My most literary friend, a novelist who puts his advances into tangibles, once asked me, after yet another inflated check for yet another mediocre meal in still another trendy restaurant: “Don’t you ever eat in a dive?” I recall getting rather huffy but then conceding, “No, not in the alleged First World.” Let’s be serious. I was toilet-trained in an outhouse; I was weaned on beans and cornbread off a wood-burning stove — I need a certain level of comfort with my food anymore. But clearly I’m much less choosy with books, since I thoroughly enjoyed one most creme brulee eaters would write off as so much Colombo frozen yogurt.
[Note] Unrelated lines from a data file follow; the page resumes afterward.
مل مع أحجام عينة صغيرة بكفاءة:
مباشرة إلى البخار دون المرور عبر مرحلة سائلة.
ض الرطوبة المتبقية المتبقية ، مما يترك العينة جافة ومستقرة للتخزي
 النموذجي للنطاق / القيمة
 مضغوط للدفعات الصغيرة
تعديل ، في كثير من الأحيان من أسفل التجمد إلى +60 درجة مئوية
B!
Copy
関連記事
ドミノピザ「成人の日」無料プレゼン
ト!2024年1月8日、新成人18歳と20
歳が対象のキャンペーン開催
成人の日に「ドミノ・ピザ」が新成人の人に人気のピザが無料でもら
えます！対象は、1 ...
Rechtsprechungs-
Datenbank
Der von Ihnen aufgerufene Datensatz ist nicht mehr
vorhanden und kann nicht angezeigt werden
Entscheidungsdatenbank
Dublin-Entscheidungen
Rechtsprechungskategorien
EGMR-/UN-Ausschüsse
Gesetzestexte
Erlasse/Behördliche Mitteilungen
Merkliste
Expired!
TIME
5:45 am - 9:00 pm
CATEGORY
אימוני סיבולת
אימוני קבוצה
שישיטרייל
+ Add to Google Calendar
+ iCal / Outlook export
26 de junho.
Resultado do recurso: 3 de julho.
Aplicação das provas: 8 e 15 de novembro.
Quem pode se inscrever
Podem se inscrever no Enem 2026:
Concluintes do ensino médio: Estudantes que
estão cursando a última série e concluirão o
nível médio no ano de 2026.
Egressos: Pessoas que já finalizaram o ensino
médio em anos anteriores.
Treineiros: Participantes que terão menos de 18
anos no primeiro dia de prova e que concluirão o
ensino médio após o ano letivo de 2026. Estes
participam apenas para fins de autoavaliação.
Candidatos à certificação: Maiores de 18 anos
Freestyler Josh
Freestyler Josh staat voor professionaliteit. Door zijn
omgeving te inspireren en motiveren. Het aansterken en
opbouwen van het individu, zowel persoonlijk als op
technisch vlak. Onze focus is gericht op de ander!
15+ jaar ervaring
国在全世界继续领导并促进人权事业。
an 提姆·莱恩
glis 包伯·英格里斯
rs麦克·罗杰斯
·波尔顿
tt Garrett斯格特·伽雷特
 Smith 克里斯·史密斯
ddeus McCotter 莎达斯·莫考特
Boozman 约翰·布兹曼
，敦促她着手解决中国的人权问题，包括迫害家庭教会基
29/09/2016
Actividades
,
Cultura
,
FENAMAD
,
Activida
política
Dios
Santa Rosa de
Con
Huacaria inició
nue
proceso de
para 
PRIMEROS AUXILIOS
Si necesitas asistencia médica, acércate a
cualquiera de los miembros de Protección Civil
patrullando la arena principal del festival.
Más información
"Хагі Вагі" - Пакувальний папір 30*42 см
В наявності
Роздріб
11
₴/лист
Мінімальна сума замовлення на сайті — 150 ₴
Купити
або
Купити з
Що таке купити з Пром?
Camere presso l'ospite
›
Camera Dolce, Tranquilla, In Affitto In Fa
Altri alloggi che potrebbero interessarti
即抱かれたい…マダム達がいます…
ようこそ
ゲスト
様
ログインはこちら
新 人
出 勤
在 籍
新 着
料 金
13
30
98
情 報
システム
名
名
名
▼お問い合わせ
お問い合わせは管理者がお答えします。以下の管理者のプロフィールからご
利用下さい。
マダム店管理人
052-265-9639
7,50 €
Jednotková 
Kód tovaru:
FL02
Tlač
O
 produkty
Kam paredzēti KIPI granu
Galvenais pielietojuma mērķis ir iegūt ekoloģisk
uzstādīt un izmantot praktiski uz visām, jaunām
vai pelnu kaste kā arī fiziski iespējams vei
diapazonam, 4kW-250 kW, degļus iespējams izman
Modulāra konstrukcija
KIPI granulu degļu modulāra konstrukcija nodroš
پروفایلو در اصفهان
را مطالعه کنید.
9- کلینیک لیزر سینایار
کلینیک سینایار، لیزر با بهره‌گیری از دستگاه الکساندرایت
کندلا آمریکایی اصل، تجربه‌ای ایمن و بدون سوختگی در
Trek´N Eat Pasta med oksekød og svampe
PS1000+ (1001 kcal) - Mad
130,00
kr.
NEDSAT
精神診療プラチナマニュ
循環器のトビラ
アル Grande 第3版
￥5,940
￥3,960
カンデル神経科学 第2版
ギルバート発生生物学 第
“World on a Plate” is a classic case of a writer’s reach exceeding his grasp, but anyone with more than a passing interest in how Progresso soup wound up next to Campbell’s and how Goya landed off in a section far from El Paso’s refries should find it gripping. Joel Denker, who teaches history and dabbles in food, promises “a tour through the history of America’s ethnic cuisines” and delivers a supermarket genealogy, and that actually goes down much easier.

It’s all history with a logo, but there’s nothing wrong with that in a book written with such personal passion (unlike so many Food Network cookbooks, say). Denker boils Italian down to Progresso, in a Coppolaesque tale that begins in New Orleans (who knew the name originated with Progress Bakery, where the muffuletta originated?) Turkish is reduced to Colombo, started by Armenian immigrants who hooked America on yogurt. Unfortunately, the book pedros out as it tries to sum up Indian and Chinese and Greek with broader strokes, with no convenient story line. But always there are surprises. The last product I would associate with Jewish cuisine is Sara Lee cheesecake.

I’m enough of a word freak to be happy to keep this book sitting alongside more serious histories, like Evan Jones’s “American Food.” Sometimes a felafel comes in handy.